Historical fiction the way it should be written A talent for writing espionage makes her the le Carre of the 16th century. Her work is as subtle, as complex and as beautifully-crafted as his and she has a poet’s enviable gift as well. Ruth Rendell.


 

First page sample:

It was I that saw most and have said least in the matter of the firedrake and the nightcrow, the soldier of God and the hunting of that fair white hind, the Queen of England. There has been a plague of silence upon it, made by Sir Francis Walsingham, the Queen’s Moor, darker than the blackest flurry of wings over a dunghill. But Tom of Bedlam is mad and unaccountagle, being a Bedlam beggar, and since I wear his poor scratched hide and stare out of his poor mazed eyes which make my prison windows, so I will tell the tale. And all of it will be the truth.

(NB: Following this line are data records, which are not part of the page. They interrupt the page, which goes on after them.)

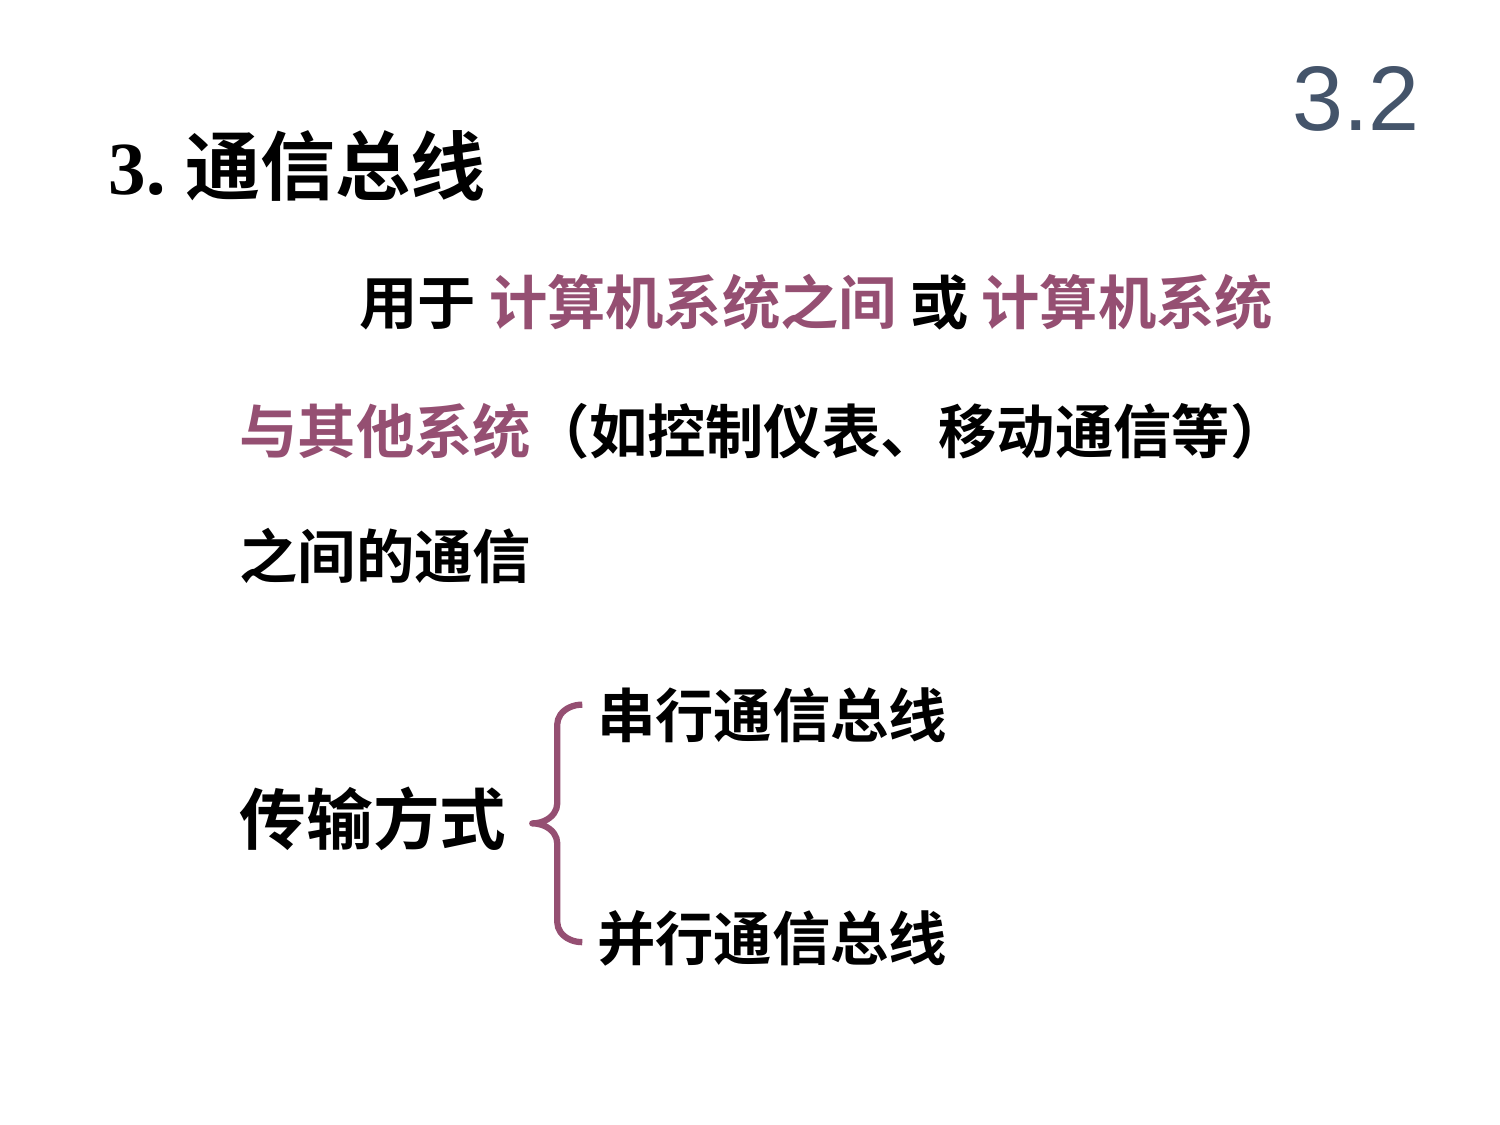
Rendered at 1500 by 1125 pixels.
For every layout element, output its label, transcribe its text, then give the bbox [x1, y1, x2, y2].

text_box 3.通信总线 [93, 112, 613, 218]
text_box 串行通信总线 [582, 671, 962, 757]
text_box 并行通信总线 [582, 894, 962, 980]
text_box 传输方式 [225, 770, 522, 866]
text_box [224, 259, 1500, 598]
text_box [532, 704, 583, 943]
text_box 3.2 [1262, 24, 1450, 163]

First must I ask forgiveness, that this has somewhat of madness colouring it. For my poor skullmate Tom was always at my side, and would often elbow past me and the Courtier to bow to the Queen Moon , and dance and discourse with angels and cower from his devils which were suddenly both his and mine. Let the Queen Moon judge between us.

And yet Poor Tom has his uses, for his angels made him windows in men’s heads to see their souls. So I beg you, forgive his yammerings and do not put all of them aside. Perhaps it is only the weight of the infinite that made him rave. So here also is Tom’s madness, woven like gold thread into a good cloth of sense, though who would put gold into a winding cloth unless it were for a prince.

Which it is not, it is a Turkey rug of windings and divergings and turnings and foldings, all in a dance of spiral upon counter-spiral, star upon star, swirl upon movement upon unquietness, all woven by the Queen Moon that sits above us in a silver damask petticoat and smiles. And puts her silver finger with its nail of scarlet upon this knot and that: here was the tale’s genesis, here and there, and there.